[Data to process — start]

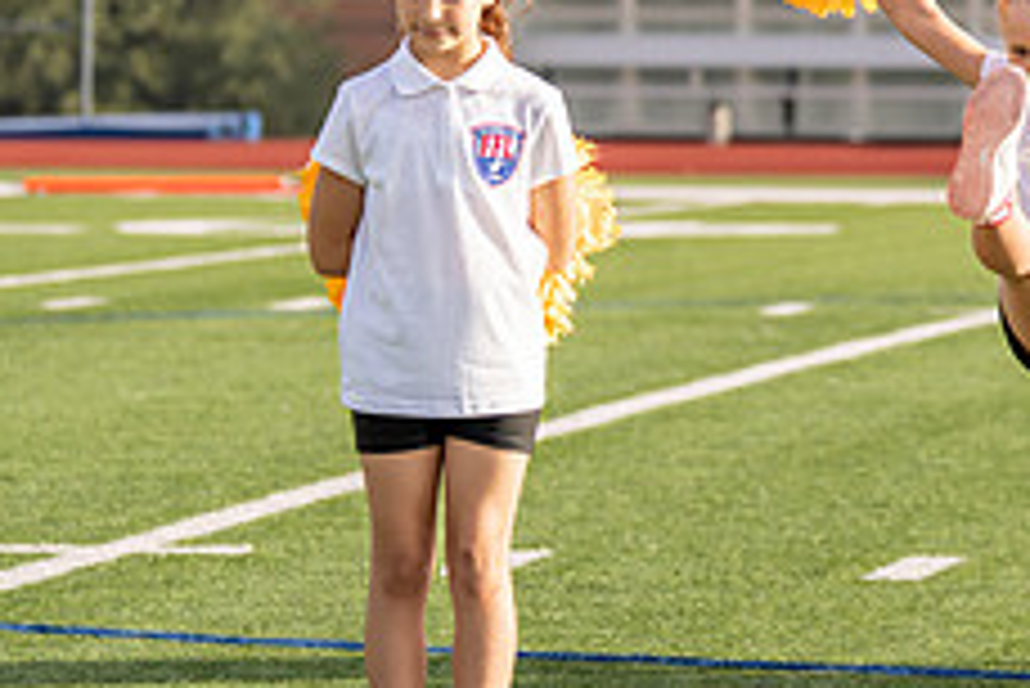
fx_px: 7730
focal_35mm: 270
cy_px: 199
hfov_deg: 7.6
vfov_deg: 5.1
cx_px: 1077
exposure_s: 1/3200
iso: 250
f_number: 2.8
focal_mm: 92
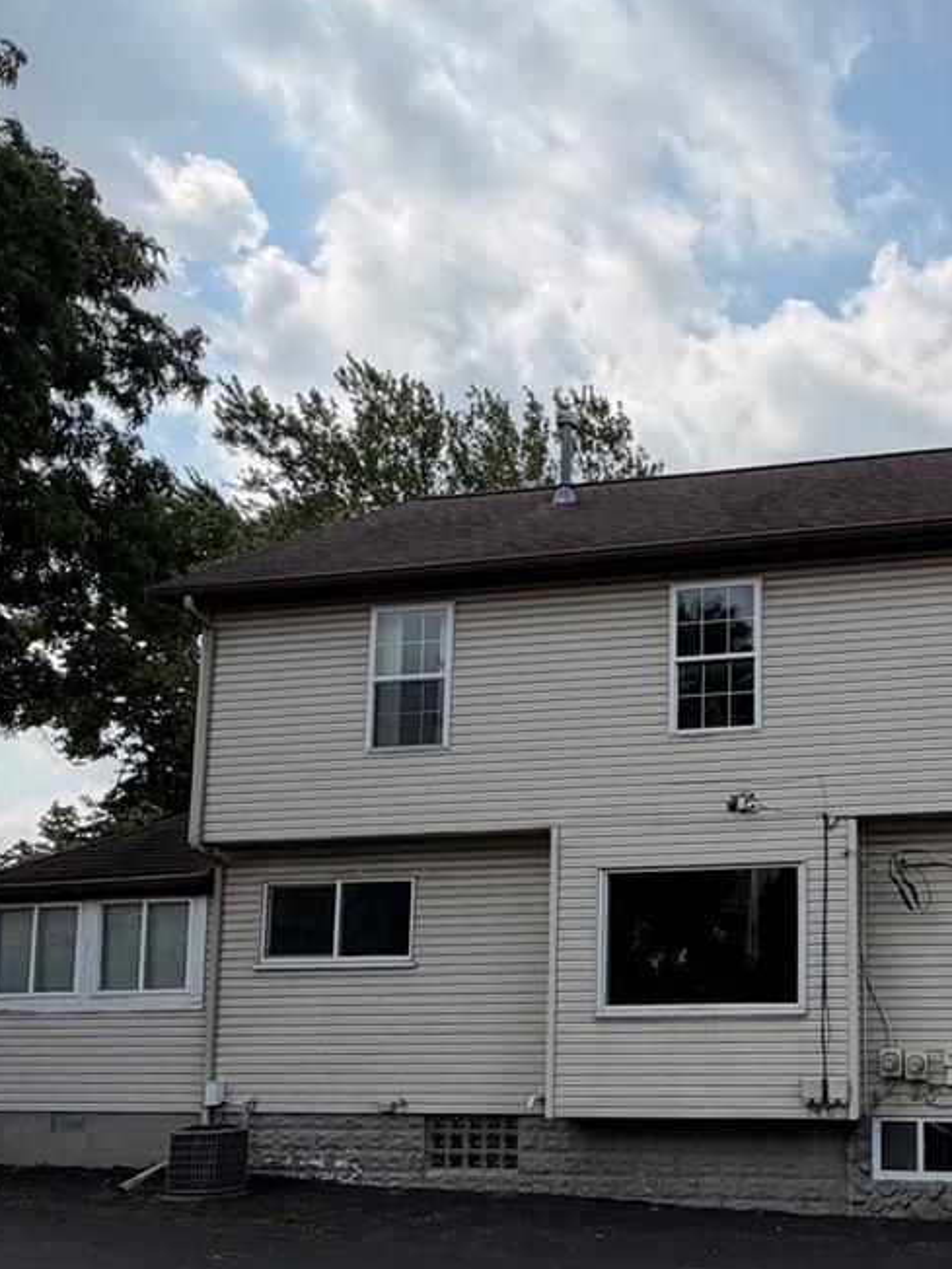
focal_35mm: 33
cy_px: 884
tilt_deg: +8.9
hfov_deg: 39.7
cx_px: 860
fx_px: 1210
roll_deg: +0.4
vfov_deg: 53.8
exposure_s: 1/1167
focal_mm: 2.22
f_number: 2.2
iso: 20
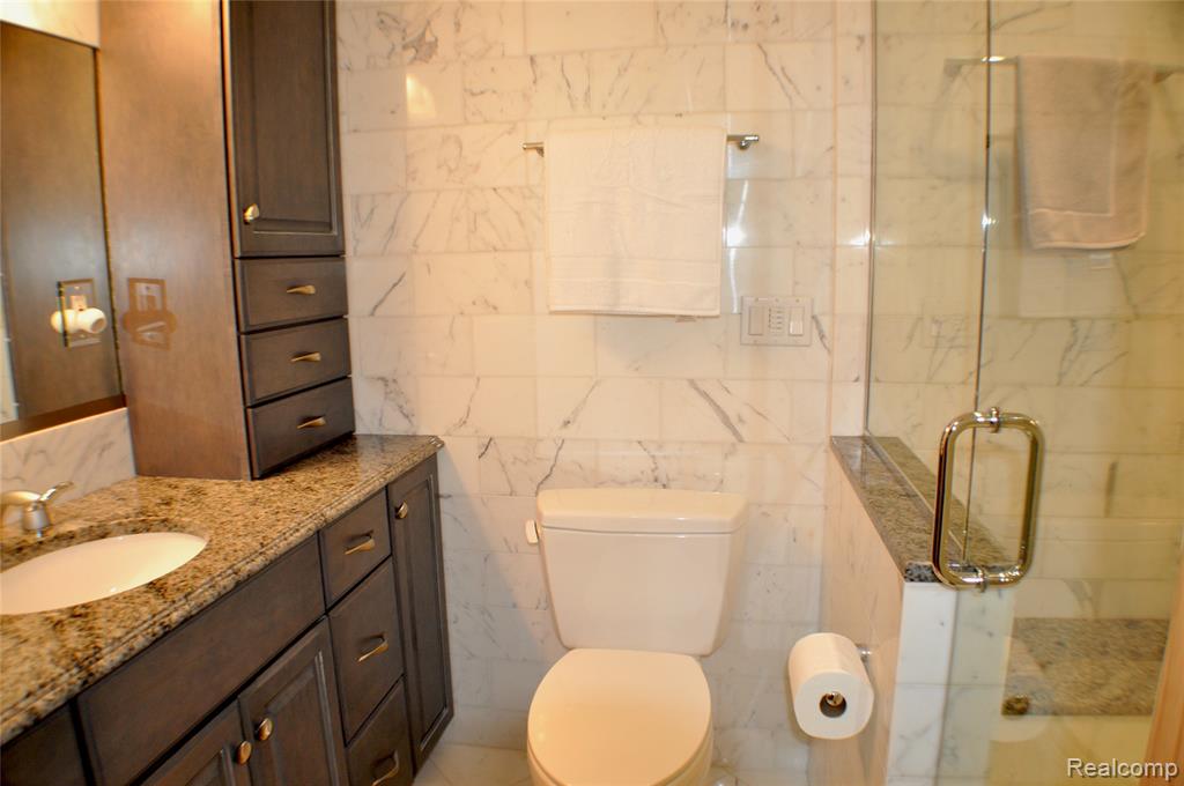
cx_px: 592
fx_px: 985
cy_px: 393
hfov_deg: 62.0
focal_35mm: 30
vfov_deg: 43.5
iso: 560
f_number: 3.8
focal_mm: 20
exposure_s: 1/60
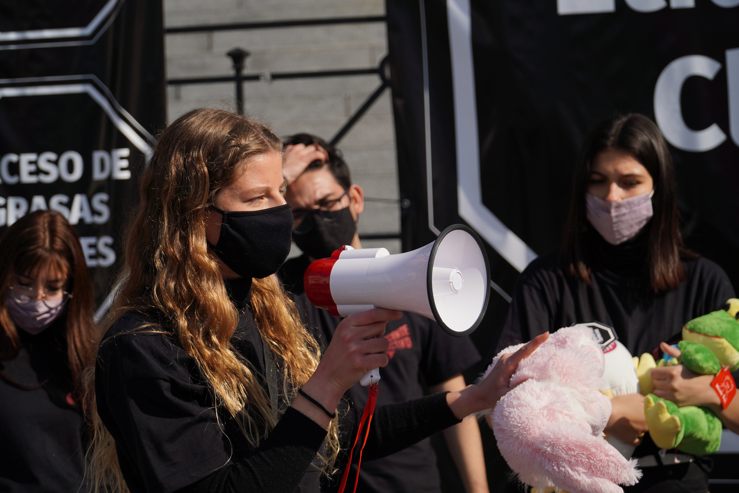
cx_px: 370
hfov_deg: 19.2
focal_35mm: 106
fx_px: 2186
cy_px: 246
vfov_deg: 12.9
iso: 100
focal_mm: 71
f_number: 5
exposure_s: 1/1250
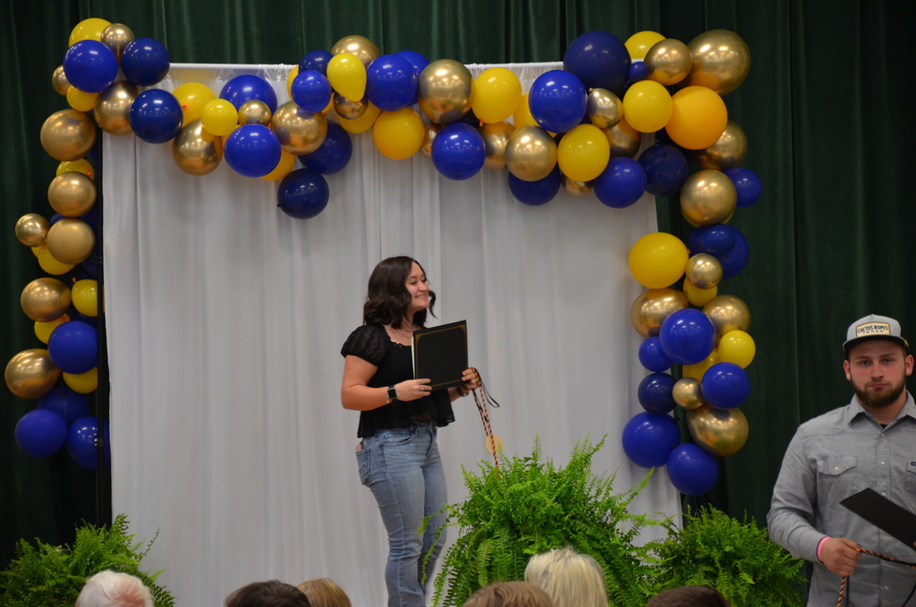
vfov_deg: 9.1
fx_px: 3808
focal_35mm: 150
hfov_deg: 13.7
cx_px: 458
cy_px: 304
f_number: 5.6
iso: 900
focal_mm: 100
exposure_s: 1/30
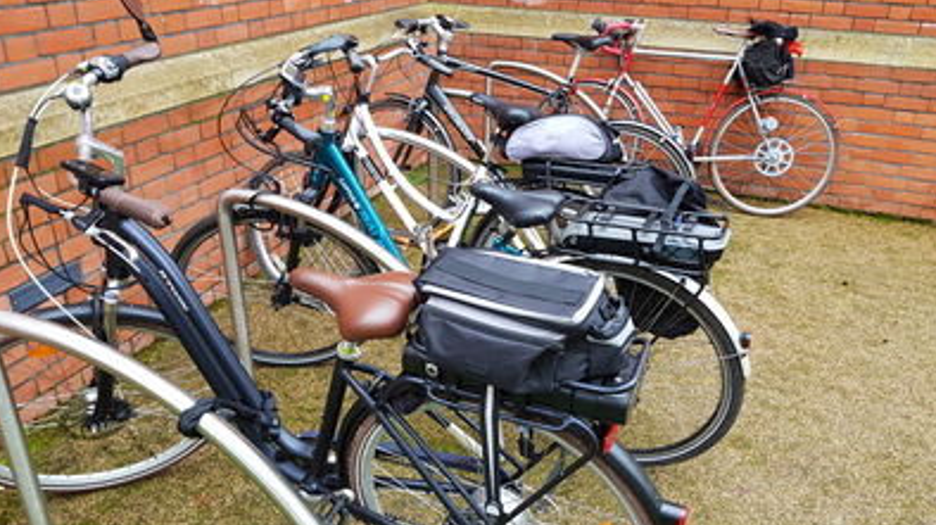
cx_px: 469
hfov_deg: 66.1
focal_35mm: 29
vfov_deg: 40.0
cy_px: 302
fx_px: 719
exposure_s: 1/100
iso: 80
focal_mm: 4.2
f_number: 1.7
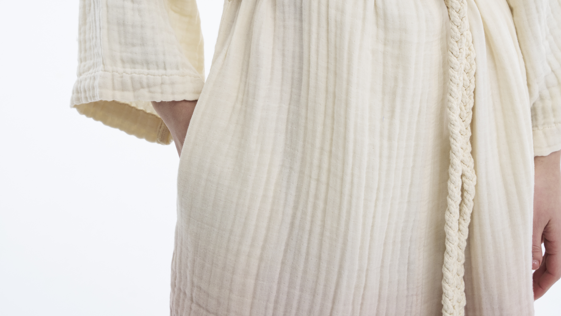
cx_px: 281
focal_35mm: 94
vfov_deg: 12.7
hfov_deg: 22.6
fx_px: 1405
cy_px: 17
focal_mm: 59.9
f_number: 8
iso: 250
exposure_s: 1/200
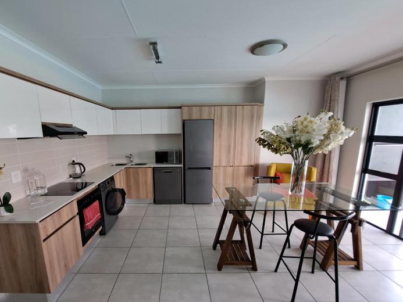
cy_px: 169
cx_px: 177
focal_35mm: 15
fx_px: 175
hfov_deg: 97.7
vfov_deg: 81.4
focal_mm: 1.74
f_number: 2.2
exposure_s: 1/50
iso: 80
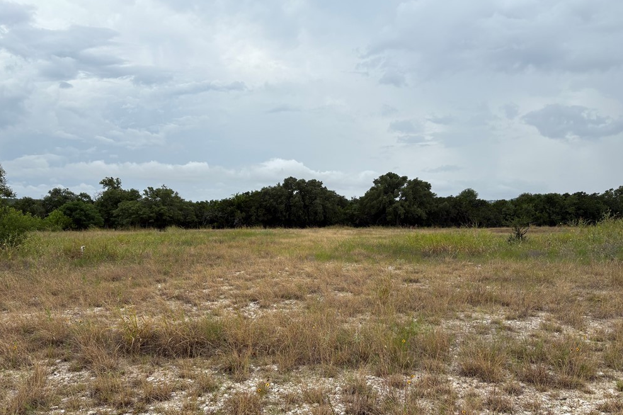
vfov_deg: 46.4
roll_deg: +1.3
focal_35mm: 28
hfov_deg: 65.5
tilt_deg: -2.2
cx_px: 311
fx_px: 484
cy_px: 219
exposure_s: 1/1706
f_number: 1.6
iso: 50
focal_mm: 5.96
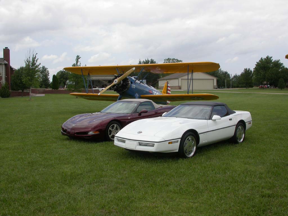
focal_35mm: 38
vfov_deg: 37.7
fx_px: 316
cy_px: 108
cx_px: 144
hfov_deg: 49.0
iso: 100
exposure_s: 1/281
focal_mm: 7.85
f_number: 7.5
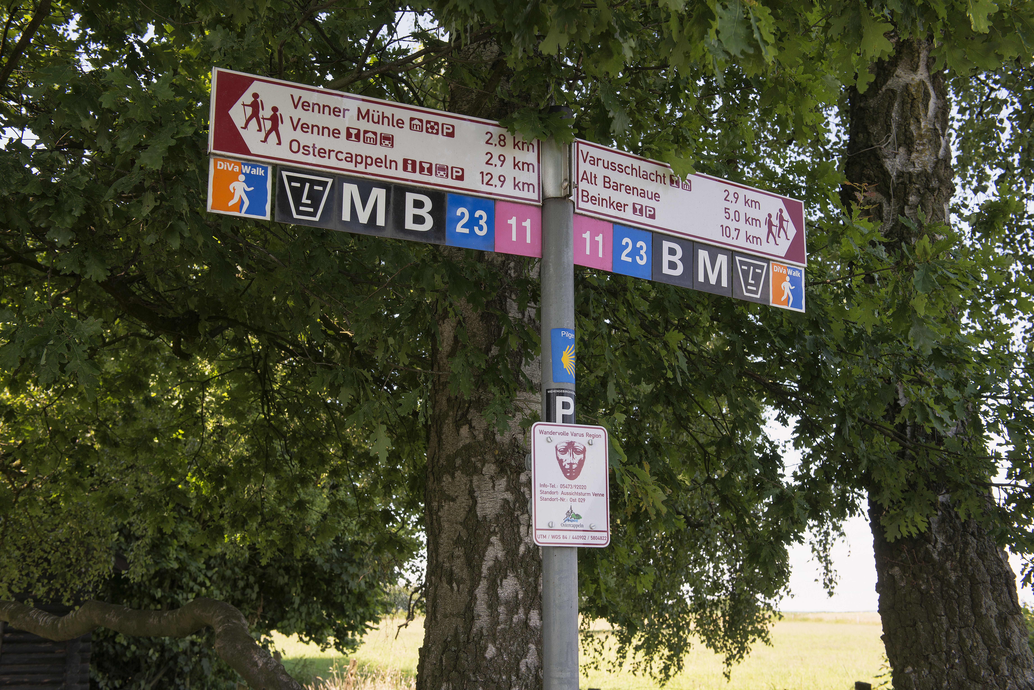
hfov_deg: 50.7
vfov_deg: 35.1
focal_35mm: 38
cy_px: 345
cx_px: 517
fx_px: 1092
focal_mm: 38
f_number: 7.1
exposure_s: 1/60
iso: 200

[Data to process — finish]

Begin at the line in the entries above that has "hfov_deg: 7.6", stop after the line that has "hfov_deg: 66.1", and output exactly those lines without pictures.

hfov_deg: 7.6
vfov_deg: 5.1
cx_px: 1077
exposure_s: 1/3200
iso: 250
f_number: 2.8
focal_mm: 92
focal_35mm: 33
cy_px: 884
tilt_deg: +8.9
hfov_deg: 39.7
cx_px: 860
fx_px: 1210
roll_deg: +0.4
vfov_deg: 53.8
exposure_s: 1/1167
focal_mm: 2.22
f_number: 2.2
iso: 20
cx_px: 592
fx_px: 985
cy_px: 393
hfov_deg: 62.0
focal_35mm: 30
vfov_deg: 43.5
iso: 560
f_number: 3.8
focal_mm: 20
exposure_s: 1/60
cx_px: 370
hfov_deg: 19.2
focal_35mm: 106
fx_px: 2186
cy_px: 246
vfov_deg: 12.9
iso: 100
focal_mm: 71
f_number: 5
exposure_s: 1/1250
vfov_deg: 9.1
fx_px: 3808
focal_35mm: 150
hfov_deg: 13.7
cx_px: 458
cy_px: 304
f_number: 5.6
iso: 900
focal_mm: 100
exposure_s: 1/30
cx_px: 469
hfov_deg: 66.1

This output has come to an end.